• RECORDS FOR PROCESSING:
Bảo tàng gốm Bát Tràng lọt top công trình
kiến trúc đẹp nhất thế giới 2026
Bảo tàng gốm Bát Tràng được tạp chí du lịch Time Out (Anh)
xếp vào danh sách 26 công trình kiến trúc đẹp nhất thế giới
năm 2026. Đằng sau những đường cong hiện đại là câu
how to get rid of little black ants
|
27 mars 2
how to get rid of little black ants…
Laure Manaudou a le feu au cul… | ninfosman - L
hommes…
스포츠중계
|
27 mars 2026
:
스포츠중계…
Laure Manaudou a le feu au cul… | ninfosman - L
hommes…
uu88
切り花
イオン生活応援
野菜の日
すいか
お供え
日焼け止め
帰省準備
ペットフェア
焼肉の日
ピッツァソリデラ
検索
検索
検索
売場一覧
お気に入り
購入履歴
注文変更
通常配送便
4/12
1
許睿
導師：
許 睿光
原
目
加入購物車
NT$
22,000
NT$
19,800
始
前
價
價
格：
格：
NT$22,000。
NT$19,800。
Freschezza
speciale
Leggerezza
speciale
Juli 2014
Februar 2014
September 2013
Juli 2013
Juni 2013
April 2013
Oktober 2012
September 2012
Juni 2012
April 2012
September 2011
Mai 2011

• TASK TO COMPLETE: Rewrite all of the material above, changing each "Juli" to "July" and leaving everything else as it is.

• TASK OUTPUT:
Bảo tàng gốm Bát Tràng lọt top công trình
kiến trúc đẹp nhất thế giới 2026
Bảo tàng gốm Bát Tràng được tạp chí du lịch Time Out (Anh)
xếp vào danh sách 26 công trình kiến trúc đẹp nhất thế giới
năm 2026. Đằng sau những đường cong hiện đại là câu
how to get rid of little black ants
|
27 mars 2
how to get rid of little black ants…
Laure Manaudou a le feu au cul… | ninfosman - L
hommes…
스포츠중계
|
27 mars 2026
:
스포츠중계…
Laure Manaudou a le feu au cul… | ninfosman - L
hommes…
uu88
切り花
イオン生活応援
野菜の日
すいか
お供え
日焼け止め
帰省準備
ペットフェア
焼肉の日
ピッツァソリデラ
検索
検索
検索
売場一覧
お気に入り
購入履歴
注文変更
通常配送便
4/12
1
許睿
導師：
許 睿光
原
目
加入購物車
NT$
22,000
NT$
19,800
始
前
價
價
格：
格：
NT$22,000。
NT$19,800。
Freschezza
speciale
Leggerezza
speciale
July 2014
Februar 2014
September 2013
July 2013
Juni 2013
April 2013
Oktober 2012
September 2012
Juni 2012
April 2012
September 2011
Mai 2011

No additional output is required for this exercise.